Machine Learning Notes

2026-01-05

Overview

Here are my notes for CS229, a graduate class in Machine Learning.

Supervised Learning

The thing that distinguishes supervised learning from other machine learning is the fact that there are labels associated with our features.

Regression

In regression we introduce a model that describes a relationship between our features and our outputs. f(x) – our model describes the expected relationship between x and y. In regression our model for a specific training point will output $f(x_i)$. We will also have the actual value for that training point $x_i$, $y_i$. We consider the difference between our model and the output, we call it epsilon i. Our expectation for this error, will be normally distributed with mean 0.

House Example

Suppose you have a dataset of information about houses. For simplicity’s sake, say our data for each house is just the square footage, and our label or output is the price of our output. For this example we have a linear regression model where $$f(x)= w_0 + w_1x, and y_i = w_0 + w_1x_i + \epsilon_i$$. In order to choose the line that best fits our data, we will consider the residual sum of squares(sum of square differences between our prediction and the label), and we choose the parameters w_0 and w_1 that minimize the cost (our RSS). $$min(w_0,w1)\sum_{i=1}^{N}(y_i - [w_0 + w_1x_i])^2$$.

Polynomial regression:

Our data doesn’t look like a simple linear relationship when we plot it. We assume the model is as such, $$y_i = w_0*1 + w_1x_i + w_2x_i^2 + … + w_px_i^p + \epsilon_i$$. Note this is still a linear function on the parameters.
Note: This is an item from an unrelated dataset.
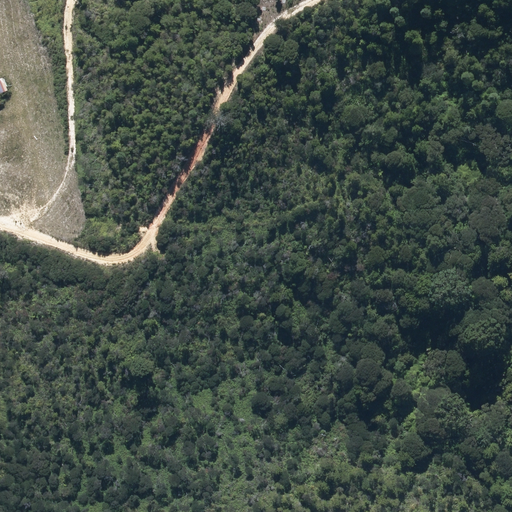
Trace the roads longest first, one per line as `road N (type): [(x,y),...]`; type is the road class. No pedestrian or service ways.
road 1 (track): [(331,0),(257,53),(192,168),(122,255),(0,237)]
road 2 (track): [(0,233),(41,208),(61,173),(77,106),(72,0)]
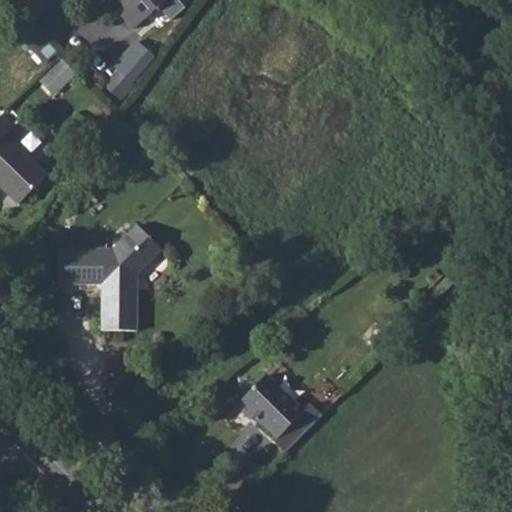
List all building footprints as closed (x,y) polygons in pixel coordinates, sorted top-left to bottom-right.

Generic Featurized Linear Regression:

$$y_i = w_0*1 + w_1h_1(x_i) + w_2h_2(x_i) + … + w_ph_p(x_i) + \epsilon_i$$. Where h(x) is some function of our feature. i.e. h(x)=log(beds) * log(baths) where x is now a vector and beds and baths are features. There is an easier way to write the generic model, which instead of writing $$\sum_{j=0}^{D-(num features)}w_jh_j(x_i) + \epsilon_i = w\cdot{h(x_i)} + \epsilon_i$$

inputs v. features

Suppose we have a table of observations where our ith row is observation i and our jth column is feature j. We are given a set of inputs, but we can choose our features – essentially manipulations (h(x)). This feature is a specific transformation of that raw data designed to make the relationship with the output ($y$) easier for a linear model to see.

Matrix Notation

For observation i, $$y_i = \sum_{j=0}^Dw_jh_j(x_i) + \epsilon_i$$. We need to do this over every training point. Suppose our dataset is actually a matrix where the ith row is training point i. Call this matrix $H$. Thus, our vector of observations, y, can be represented as such, $y = H(w) + \epsilon$. Where these variables are vectors and $H$ represents the linear transformation of our observations/features.
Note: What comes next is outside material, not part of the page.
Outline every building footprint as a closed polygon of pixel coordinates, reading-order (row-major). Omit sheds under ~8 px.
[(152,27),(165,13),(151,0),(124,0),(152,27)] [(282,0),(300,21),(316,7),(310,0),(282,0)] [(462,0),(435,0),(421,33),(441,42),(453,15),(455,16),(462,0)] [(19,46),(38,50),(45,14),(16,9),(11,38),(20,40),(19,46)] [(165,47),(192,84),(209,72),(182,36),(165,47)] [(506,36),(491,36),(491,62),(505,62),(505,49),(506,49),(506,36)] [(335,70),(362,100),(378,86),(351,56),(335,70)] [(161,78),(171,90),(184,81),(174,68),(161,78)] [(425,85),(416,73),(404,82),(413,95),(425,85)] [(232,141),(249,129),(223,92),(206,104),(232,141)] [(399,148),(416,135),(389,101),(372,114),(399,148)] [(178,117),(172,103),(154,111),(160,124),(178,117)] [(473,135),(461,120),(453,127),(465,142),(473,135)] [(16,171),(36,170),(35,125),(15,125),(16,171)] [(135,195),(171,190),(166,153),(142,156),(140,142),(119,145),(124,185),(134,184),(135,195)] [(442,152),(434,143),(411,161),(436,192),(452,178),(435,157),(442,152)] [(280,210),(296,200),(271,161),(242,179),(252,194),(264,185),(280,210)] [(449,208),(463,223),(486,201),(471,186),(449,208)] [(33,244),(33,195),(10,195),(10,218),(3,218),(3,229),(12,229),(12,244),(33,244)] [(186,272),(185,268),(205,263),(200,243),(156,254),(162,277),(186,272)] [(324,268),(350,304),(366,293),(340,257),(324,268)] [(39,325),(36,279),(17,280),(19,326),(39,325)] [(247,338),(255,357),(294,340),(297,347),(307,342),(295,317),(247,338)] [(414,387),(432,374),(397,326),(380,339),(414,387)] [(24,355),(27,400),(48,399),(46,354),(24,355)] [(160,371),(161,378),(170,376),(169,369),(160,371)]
Some notes about feature generation

If you have no idea what the relationship is, you can just throw in every possible combination and let the math sort it out. This is called Polynomial Expansion.If you have two inputs, $x_1$ and $x_2$, you can “engineer” a massive list of features:$h_1(x) = x_1$ $h_2(x) = x_2$ $h_3(x) = x_1^2$ $h_4(x) = x_2^2$ $h_5(x) = x_1 \cdot x_2$ (This is an interaction term, capturing how two features affect each other). In Deep Learning what happens is we just use the chain rule to look at how our individual features are affecting our estimate, we pick the one that is affecting the estimate the most, and we perform a chain rule to see how the weights in this feature need to be changed to produce the most likely results. We will dive into this later though.